In “Dash & Lily,” Austin Abrams and Midori Francis flirt via a traveling red notebook in a sweet teenage version of “You’ve Got Mail.” The strongest supporting players in this series are New York City landmarks, including the Strand bookstore and McSorley’s Old Ale House. Whether it’s the actors or the backdrops, you’re bound to fall in love.

Starts streaming Tuesday on Netflix

Gonna fly now

Minnesotans not ready to forgive Philadelphia for keeping the Vikings out of Super Bowl LII will probably want to skip “Maybe Next Year,” a documentary about the die-hard fans who practically willed their Eagles to a championship season.
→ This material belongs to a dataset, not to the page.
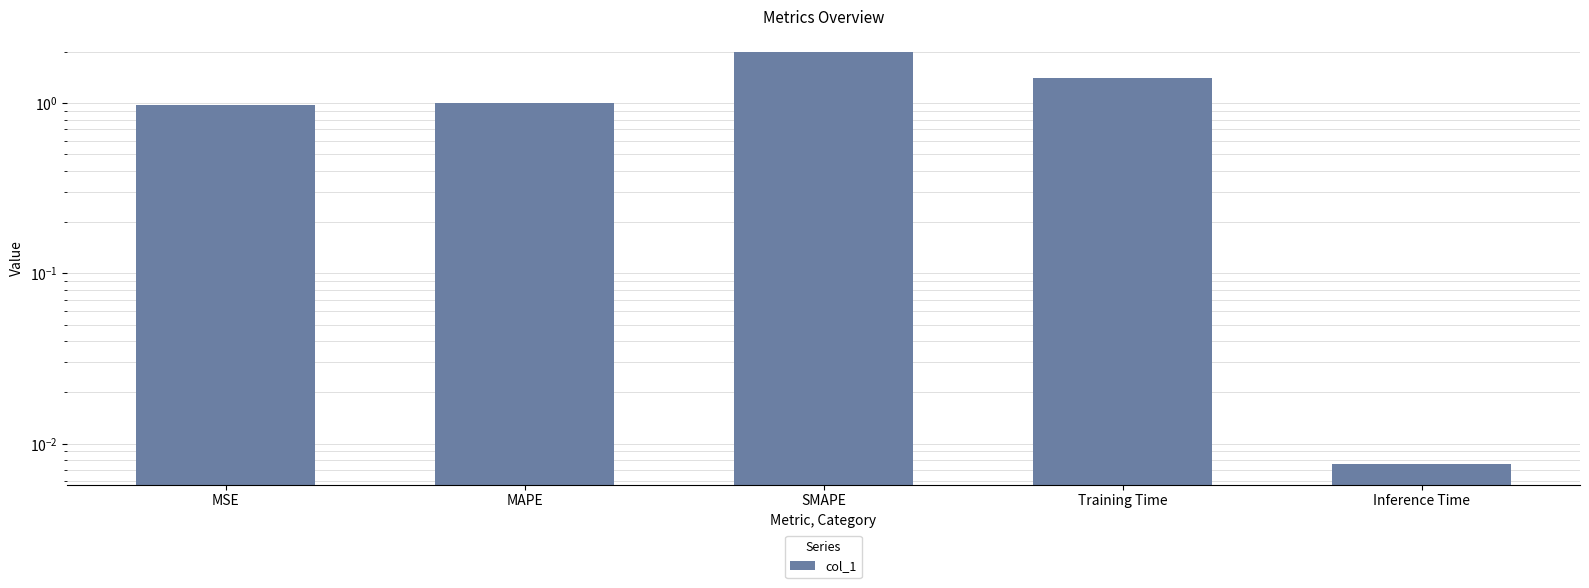

Reading right to left, transcribe all the data shown in this chart.

Inference Time=0.0	Training Time=1.4	SMAPE=2.0	MAPE=1.0	MSE=1.0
Some of their obsession gets ugly — the tailgating scenes are straight out of “Caligula” — but you can’t help but root for some of these true believers.

Starts streaming Tuesday on various platforms including Apple Plus and Amazon Prime

Why we fight

War scenes have become more and more gruesome in recent years, making it hard for younger viewers to get into the genre. “The Liberator,” which celebrates the 157th Regiment that spent more than a year marching toward Munich, avoids a lot of the blood and guts by going the animation route. But the approach does nothing to take away from the heroics of these patriots. John Wayne would almost certainly give it his seal of approval.